Why It Fails: When the snake moves into its tail's current position (a valid move), the collision check happens before the tail is removed, causing a false game over.

Example Scenario:

• Snake: [(1,1), (1,2), (2,2), (2,1)] forming a square
• Move: "L" (left)
• New head would be at (2,1) - currently the tail
• If checked before tail removal: Game Over (incorrect!)
• If tail removed first: Valid move

Correct Solution:

def move(self, direction: str) -> int:
    # Calculate new head position
    new_row, new_col = ...

    # Check boundary first
    if out_of_bounds:
        return -1

    # Remove tail BEFORE collision check (if no food)
    if food_eaten:
        self.score += 1
    else:
        tail = self.snake.pop()
        self.occupied_positions.remove(tail)
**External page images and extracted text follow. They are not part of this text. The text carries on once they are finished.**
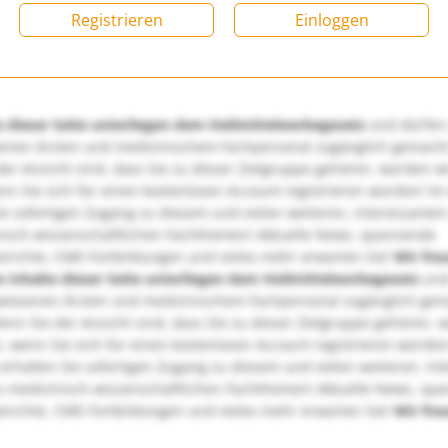
Registrieren
Einloggen
e dieser Seite unterliegen dem Heilmittelwerbegesetz
und dürfen
enen Ärzten und medizinischem Fachpersonal zugänglich gemach
er Ansicht sind, dass Sie zu dieser Zielgruppe gehören, würden w
nn Sie sich für einen kostenlosen Account registrieren würden! Im
ie sofortigen Zugang zu diesem und vielen weiteren, interessanten
nisch-wissenschaftlichen Fachthemen! Aktuelle News, spannende
richte, CME-Fortbildungen und vieles mehr erwarten Sie!
Wir fre
e Inhalte dieser Seite unterliegen dem Heilmittelwerbegesetz
und
wiesenen Ärzten und medizinischem Fachpersonal zugänglich ge
nn Sie der Ansicht sind, dass Sie zu dieser Zielgruppe gehören, 
, wenn Sie sich für einen kostenlosen Account registrieren würden
erhalten Sie sofortigen Zugang zu diesem und vielen weiteren, in
u medizinisch-wissenschaftlichen Fachthemen! Aktuelle News, sp
richte, CME-Fortbildungen und vieles mehr erwarten Sie!
Wir fre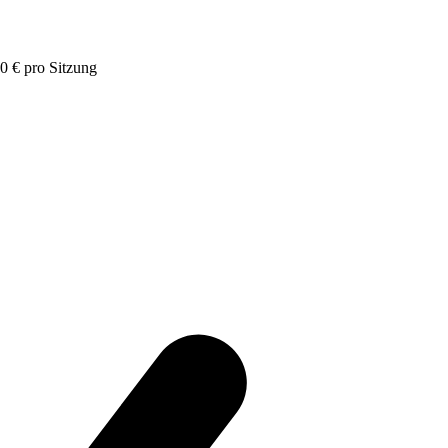
0 € pro Sitzung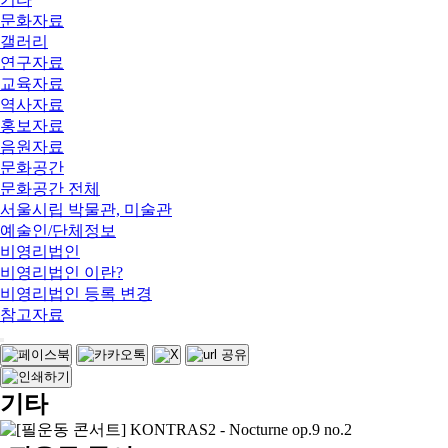
문화자료
갤러리
연구자료
교육자료
역사자료
홍보자료
음원자료
문화공간
문화공간 전체
서울시립 박물관, 미술관
예술인/단체정보
비영리법인
비영리법인 이란?
비영리법인 등록 변경
참고자료
기타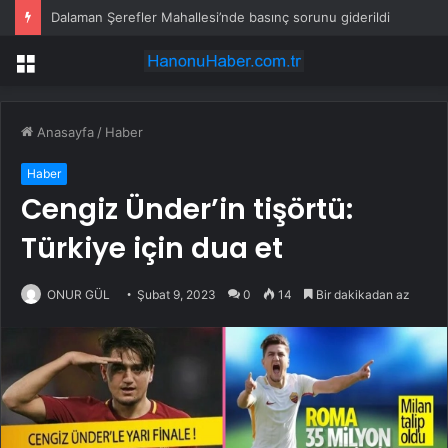
Dalaman Şerefler Mahallesi’nde basınç sorunu giderildi
Menü
Anasayfa
/
Haber
Haber
Cengiz Ünder’in tişörtü:
Türkiye için dua et
ONUR GÜL
Şubat 9, 2023
0
14
Bir dakikadan az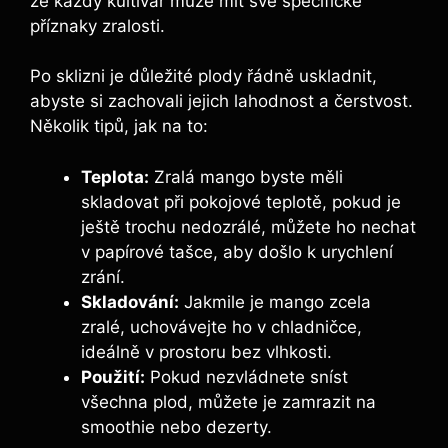
že každý kultivar může mít své specifické
příznaky zralosti.
Po sklizni je důležité plody řádně uskladnit,
abyste si zachovali jejich lahodnost a čerstvost.
Několik tipů, jak na to:
Teplota:
Zralá mango byste měli
skladovat při pokojové teplotě, pokud je
ještě trochu nedozrálé, můžete ho nechat
v papírové tašce, aby došlo k urychlení
zrání.
Skladování:
Jakmile je mango zcela
zralé, uchovávejte ho v chladničce,
ideálně v prostoru bez vlhkosti.
Použití:
Pokud nezvládnete sníst
všechna plod, můžete je zamrazit na
smoothie nebo dezerty.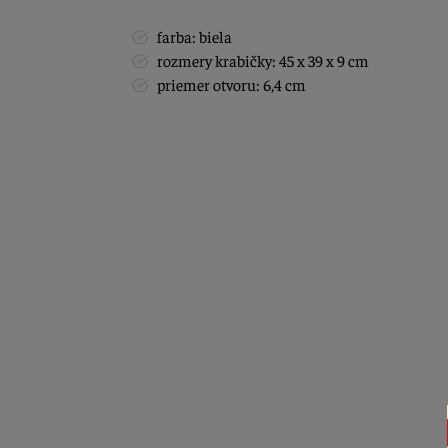
farba: biela
rozmery krabičky: 45 x 39 x 9 cm
priemer otvoru: 6,4 cm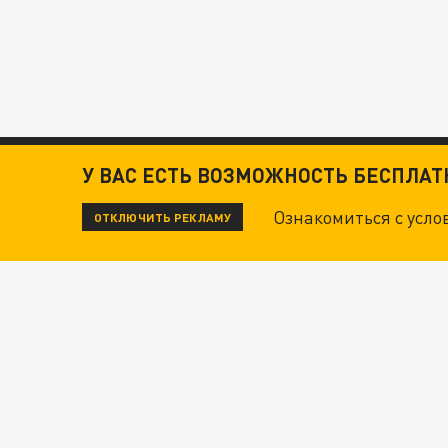
У ВАС ЕСТЬ ВОЗМОЖНОСТЬ БЕСПЛА
Ознакомиться с усл
ОТКЛЮЧИТЬ РЕКЛАМУ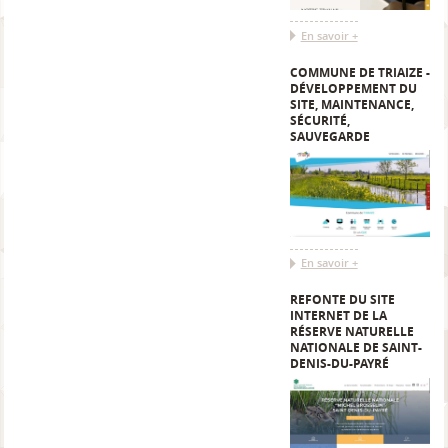
En savoir +
COMMUNE DE TRIAIZE -
DÉVELOPPEMENT DU
SITE, MAINTENANCE,
SÉCURITÉ,
SAUVEGARDE
En savoir +
REFONTE DU SITE
INTERNET DE LA
RÉSERVE NATURELLE
NATIONALE DE SAINT-
DENIS-DU-PAYRÉ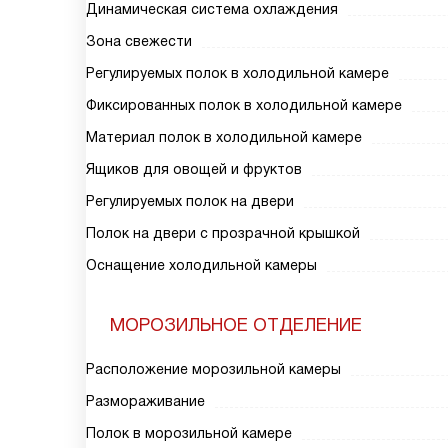
Динамическая система охлаждения
Зона свежести
Регулируемых полок в холодильной камере
Фиксированных полок в холодильной камере
Материал полок в холодильной камере
Ящиков для овощей и фруктов
Регулируемых полок на двери
Полок на двери с прозрачной крышкой
Оснащение холодильной камеры
МОРОЗИЛЬНОЕ ОТДЕЛЕНИЕ
Расположение морозильной камеры
Размораживание
Полок в морозильной камере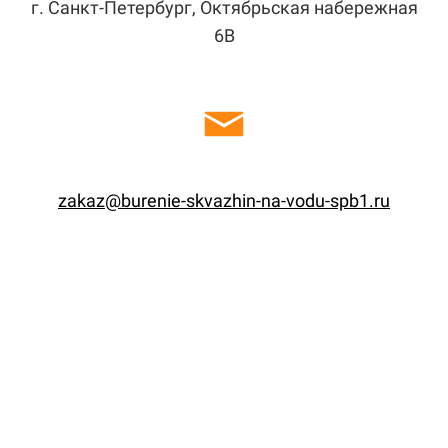
г. Санкт-Петербург, Октябрьская набережная
6В
zakaz@burenie-skvazhin-na-vodu-spb1.ru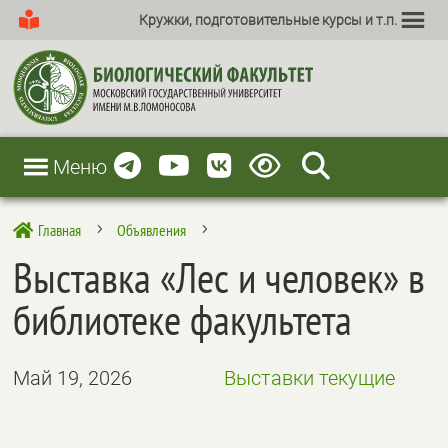
Кружки, подготовительные курсы и т.п.
Меню
Главная
Объявления

5
5
Выставка «Лес и человек» в
библиотеке факультета
Май 19, 2026
Выставки текущие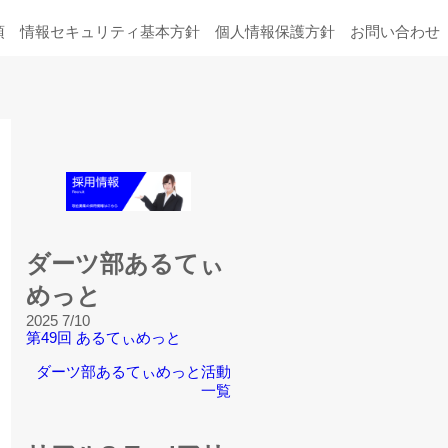
項
情報セキュリティ基本方針
個人情報保護方針
お問い合わせ
ダーツ部あるてぃ
めっと
2025 7/10
第49回 あるてぃめっと
ダーツ部あるてぃめっと活動
一覧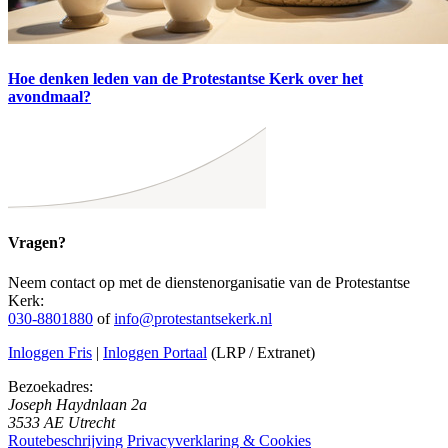
Hoe denken leden van de Protestantse Kerk over het
avondmaal?
Vragen?
Neem contact op met de dienstenorganisatie van de Protestantse
Kerk:
030-8801880
of
info@protestantsekerk.nl
Inloggen Fris
|
Inloggen Portaal
(LRP / Extranet)
Bezoekadres:
Joseph Haydnlaan 2a
3533 AE Utrecht
Routebeschrijving
Privacyverklaring & Cookies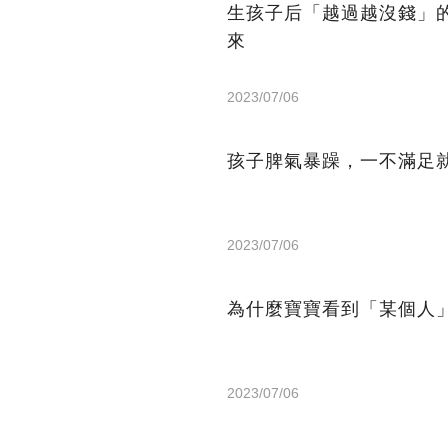
生孩子后「越過越沒錢」
來
2023/07/06
孩子脾氣暴躁，一不滿足
2023/07/06
為什麼寶寶看到「某個人
2023/07/06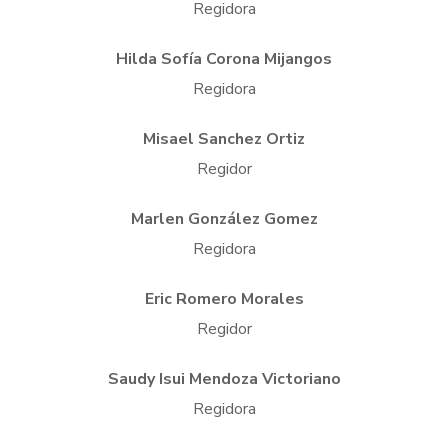
Regidora
Hilda Sofía Corona Mijangos
Regidora
Misael Sanchez Ortiz
Regidor
Marlen González Gomez
Regidora
Eric Romero Morales
Regidor
Saudy Isui Mendoza Victoriano
Regidora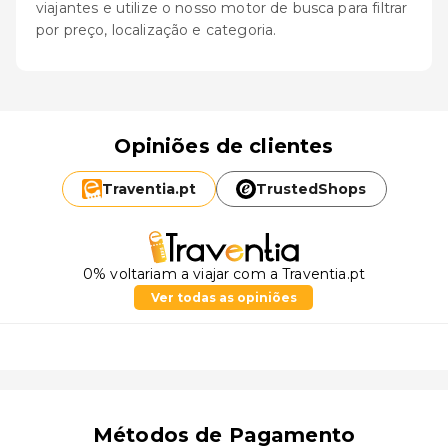
viajantes e utilize o nosso motor de busca para filtrar
por preço, localização e categoria.
Opiniões de clientes
Traventia.
pt
TrustedShops
0% voltariam a viajar com a Traventia.pt
Ver todas as opiniões
Métodos de Pagamento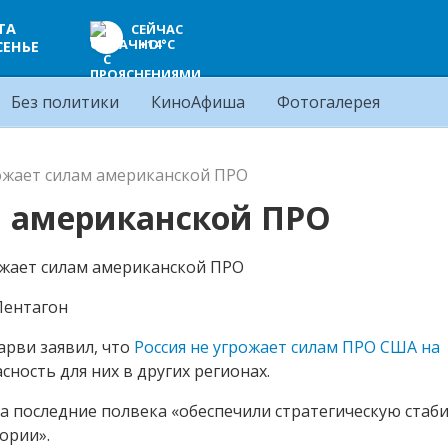
ТА
СЕЙЧАС
+14°C
СЕНЬЕ
Без политики
КиноАфиша
Фотогалерея
ожает силам американской ПРО
м американской ПРО
Пентагон
рви заявил, что
Россия не угрожает силам ПРО США на
асность для них в других регионах.
за последние полвека «обеспечили стратегическую стаб
ории».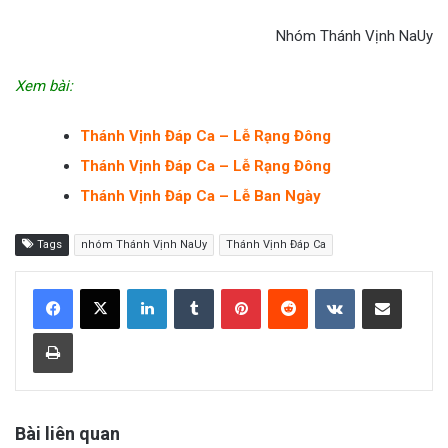
Nhóm Thánh Vịnh NaUy
Xem bài:
Thánh Vịnh Đáp Ca – Lễ Rạng Đông
Thánh Vịnh Đáp Ca – Lễ Rạng Đông
Thánh Vịnh Đáp Ca – Lễ Ban Ngày
Tags
nhóm Thánh Vịnh NaUy
Thánh Vịnh Đáp Ca
LinkedIn
Tumblr
Pinterest
Reddit
VKontakte
Share via Email
Print
Bài liên quan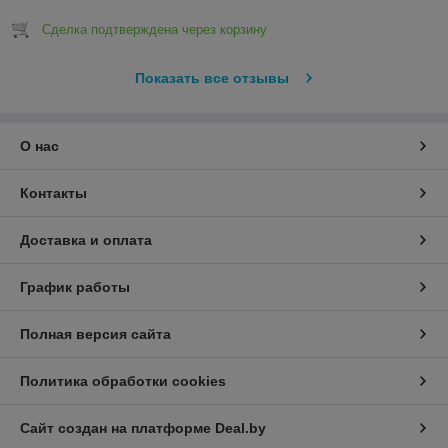
Сделка подтверждена через корзину
Показать все отзывы
О нас
Контакты
Доставка и оплата
График работы
Полная версия сайта
Политика обработки cookies
Сайт создан на платформе Deal.by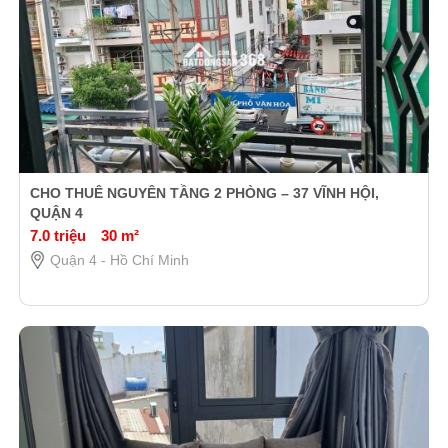
CHO THUÊ NGUYÊN TẦNG 2 PHÒNG – 37 VĨNH HỘI,
QUẬN 4
7.0 triệu
30 m²
Quận 4 - Hồ Chí Minh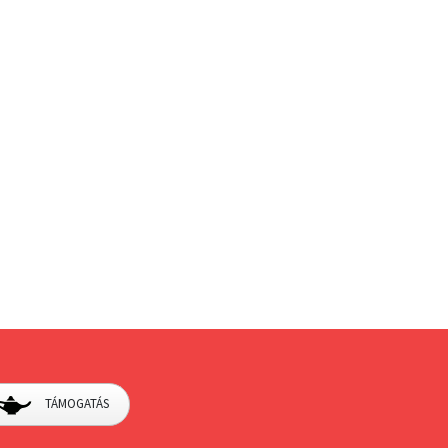
TÁMOGATÁS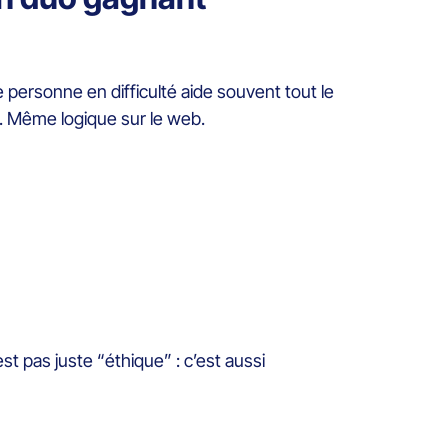
e personne en difficulté aide souvent tout le
e. Même logique sur le web.
st pas juste “éthique” : c’est aussi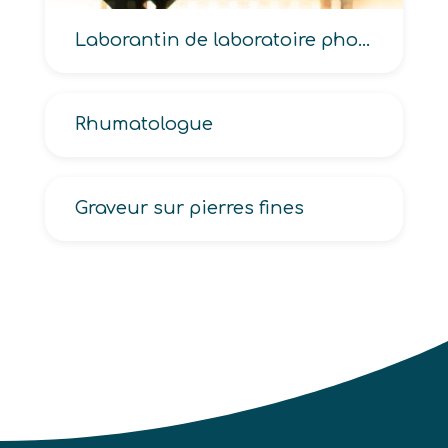
Laborantin de laboratoire photographique
Rhumatologue
Graveur sur pierres fines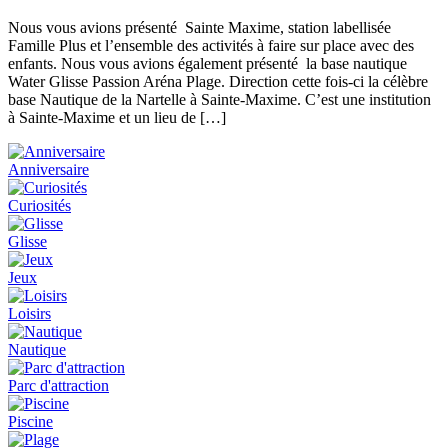
Nous vous avions présenté Sainte Maxime, station labellisée
Famille Plus et l’ensemble des activités à faire sur place avec des
enfants. Nous vous avions également présenté la base nautique
Water Glisse Passion Aréna Plage. Direction cette fois-ci la célèbre
base Nautique de la Nartelle à Sainte-Maxime. C’est une institution
à Sainte-Maxime et un lieu de […]
Anniversaire
Curiosités
Glisse
Jeux
Loisirs
Nautique
Parc d'attraction
Piscine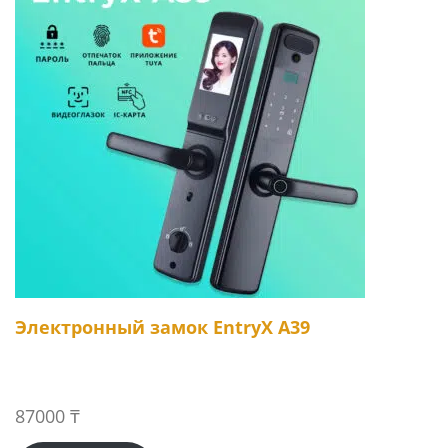
Электронный замок EntryX A39
87000
₸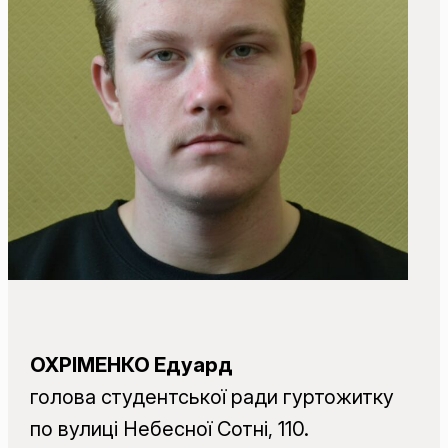
ОХРІМЕНКО Едуард
голова студентської ради гуртожитку
по вулиці Небесної Сотні, 110.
    # NOW check for self-collision
    if (new_row, new_col) in self.occupied_positions:
        return -1

    # Add new head
    self.snake.appendleft((new_row, new_col))
    self.occupied_positions.add((new_row, new_col))

2. Not Synchronizing Snake Body and Position Set

The Pitfall: Forgetting to update the occupied_positions set when modifying the snake deque leads to inconsistent state.

Common Mistakes:

• Adding to deque but not to set
• Removing from deque but not from set
• Using list operations that bypass the set updates

Prevention: Always pair deque and set operations:

# Always together for adding
self.snake.appendleft(new_pos)
self.occupied_positions.add(new_pos)

# Always together for removing
removed = self.snake.pop()
self.occupied_positions.remove(removed)

3. Misunderstanding Food Index Bounds

The Pitfall: Not properly checking if all food has been consumed before accessing self.food[self.food_index].

Incorrect:

# This will cause IndexError when food_index >= len(food)
if (new_row == self.food[self.food_index][0] and
    new_col == self.food[self.food_index][1]):

Correct:

if (self.food_index < len(self.food) and
    new_row == self.food[self.food_index][0] and
    new_col == self.food[self.food_index][1]):

The short-circuit evaluation ensures we don't access an invalid index when all food is consumed.